The AAMC and its teaching hospital members long have warned of an impending doctor shortage and have advocated for expanding Medicare funding for GME as the solution. 

But an Institute of Medicine report last year advocated reforming GME. The report by an IOM committee, co-chaired by former Medicare chiefs Gail Wilensky and Dr. Donald Berwick, recommended establishing an HHS policy council for graduate medical education that would develop policy for geographic distribution and specialty configuration of the physician workforce. It also recommended moving more programs out of academic medical centers and into community clinic settings. 

Members of Congress have expressed concern that there is little accountability over where and how that money is spent. Members of the House Ways and Means and Energy and Commerce committees have requested that the Government Accountability Office conduct an evaluation of the GME system and provide recommendations for improvements.

“Despite the web of funding allocated to train physicians, very little is known about how our tax dollars are being spent,” the representatives wrote in their letter to the GAO (PDF). “Our concern is that, like most federal programs, duplication, overlap or waste is preventing our dollars from being spent efficiently and effectively.”

The number of Medicare-supported GME positions has stayed roughly the same since 1997. But Medicare is still the largest source of GME funding. In 2012, Medicare spent $9.7 billion on GME, Medicaid contributed $3.9 billion, the Veterans Affairs Department spent $1.4 billion, and the federal Health Resources and Services Administration provided about $500 million. 

While Medicare support has remained flat, the number of residency positions supported by other sources has grown. The 2013-2014 count of 120,108 residency positions represents a 7.8% increase over the 111,386 spots in 2009-2010. Despite these increases, physician shortages in rural and inner-city location have persisted—as have shortages in primary-care specialties.

Rosenfeld said the GAO scrutiny is welcome. “It's good that there will be accountability,” he said.

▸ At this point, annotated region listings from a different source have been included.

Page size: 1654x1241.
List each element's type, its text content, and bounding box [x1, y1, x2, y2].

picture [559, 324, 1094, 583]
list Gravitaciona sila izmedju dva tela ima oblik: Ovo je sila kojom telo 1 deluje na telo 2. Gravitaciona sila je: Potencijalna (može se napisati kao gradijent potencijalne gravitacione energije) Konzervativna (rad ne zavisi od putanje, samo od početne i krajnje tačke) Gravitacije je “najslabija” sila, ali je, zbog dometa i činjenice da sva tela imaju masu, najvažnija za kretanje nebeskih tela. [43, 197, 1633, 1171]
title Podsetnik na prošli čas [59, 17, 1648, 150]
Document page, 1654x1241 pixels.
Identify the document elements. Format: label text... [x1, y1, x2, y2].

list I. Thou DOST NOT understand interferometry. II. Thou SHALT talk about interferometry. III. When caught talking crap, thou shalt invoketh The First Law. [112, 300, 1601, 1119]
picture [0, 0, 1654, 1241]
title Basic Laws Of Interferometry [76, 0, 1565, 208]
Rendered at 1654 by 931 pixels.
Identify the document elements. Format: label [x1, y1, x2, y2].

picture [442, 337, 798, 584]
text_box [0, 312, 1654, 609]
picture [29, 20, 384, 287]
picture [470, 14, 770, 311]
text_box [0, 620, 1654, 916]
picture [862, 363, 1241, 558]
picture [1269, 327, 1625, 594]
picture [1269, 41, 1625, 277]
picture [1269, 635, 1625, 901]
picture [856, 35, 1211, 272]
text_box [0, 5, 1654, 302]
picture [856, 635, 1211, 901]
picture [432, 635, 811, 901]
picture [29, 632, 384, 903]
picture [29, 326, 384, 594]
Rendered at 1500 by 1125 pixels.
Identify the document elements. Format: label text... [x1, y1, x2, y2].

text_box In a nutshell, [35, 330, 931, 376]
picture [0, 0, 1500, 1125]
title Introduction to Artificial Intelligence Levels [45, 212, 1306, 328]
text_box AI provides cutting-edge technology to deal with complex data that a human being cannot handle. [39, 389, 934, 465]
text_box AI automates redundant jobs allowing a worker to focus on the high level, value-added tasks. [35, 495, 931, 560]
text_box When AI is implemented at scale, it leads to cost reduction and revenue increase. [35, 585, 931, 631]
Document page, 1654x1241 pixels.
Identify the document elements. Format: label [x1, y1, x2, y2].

He added that the GAO should also look at “outdated methods of training" that favor inpatient hospital settings over training in ambulatory settings and what can be done to lower the debt load medical students face on graduation—which some cite as a reason for choosing more financially rewarding specialties over primary care.

Still, he expressed confidence that more positions are needed, citing 18 studies that have said so. If these positions are not created, the nation faces a projected shortage of 90,000 doctors by 2020 and 140,000 by 2024. “It's more than a maldistribution,” he said.

Goodman disagreed. “At any given time, there are always spot shortages both by location and specialty,” he said. “But the claim of an impending doctor shortage is 15 years old. The predicted shortages of 15 years ago, 10 years ago and five years ago haven't manifested. We know from past experience, when residency positions increase, they don't go into high-priority specialties or high-priority areas. There's no reason to think (adding more GME positions) would be any more successful in the future.”

While this debate goes on, the AAMC and the Artemis Medical Society, a Fort Worth, Texas-based group advocating for minority women in medicine, have launched an initiative aimed at getting grade-school children interested in medical careers. 

The AAMC hopes its concerns with GME funding will be addressed by the time some of those students start their residency training. But if current trends continue, the AAMC is worried that those students may need to leave the country to receive their GME. “Even those students who enroll now are starting to meet if not exceed the number of first-year residency program positions,” Shick said.